Tuesday, September 30, 2008

Thomas Elton Brown reflects on The Road to Renewal

Dr. Brown wrote the pioneering study Bible Belt Catholicism: A History of the Roman Catholic Church in Oklahoma, 1905-1945. He was kind enough to permit me to share his personal impressions of my biography of Victor Reed.

I was raised a Catholic in Oklahoma during Victor Reed’s episcopacy. My family was a member of Christ the King parish in Oklahoma City while the then Monsignor Buswell was pastor and the then Father James Halpine was the assistant pastor. Long before Mother Denise was removed from her position as the head of the convent in Tulsa, she taught me second grade at Christ the King elementary school. And I graduated from McGuinness High School in 1964. So much of your monograph was a narrative of my youth. Since I attended McGuinness from 1960 to 1964, you can figure out the events I remembered and the participants I personally knew. It was a first for me as a trained historian to read a scholarly study that both was a narrative in which I would be a primary source and was an analysis about which I had produced a secondary source. I was somewhat schizophrentic in my reading. I would be checking footnotes to identify sources and mulling over the conclusions of each chapter in light of the narrative. Only then I would swing to my personal recollections – “Oh yes, I remember that.” Or “Wow, I didn’t know that.” Or “Oh no, that’s not how it happened” [Or at least, “That’s not how I remember it.”]
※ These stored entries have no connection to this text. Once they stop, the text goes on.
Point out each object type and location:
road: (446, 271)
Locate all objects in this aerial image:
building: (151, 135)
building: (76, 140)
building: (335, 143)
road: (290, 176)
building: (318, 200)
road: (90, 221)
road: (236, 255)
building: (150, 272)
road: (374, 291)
In sum, then, I just wanted to let you know that I thoroughly enjoyed reading it – both as an historian of the subject and as a reader with a personal involvement. As I initially wrote, I found it to be well researched and well written – both in a flowing writing style and a readily understandable structure. I thought you did an admirable job of placing Oklahoma within the broader context of the changes occurring simultaneously in other parts of the country. Some reviewers will often conclude a laudatory review by stating the monograph is a model for future studies or breaks new historiographical ground. Being so close personally to the topic and being so far away from active historical scholarship, I am not in position to make such a statement. But I can confidently state that it is as outstanding biography that captured a personality that truly wrestled with a range of issues as he struggled to do the right thing.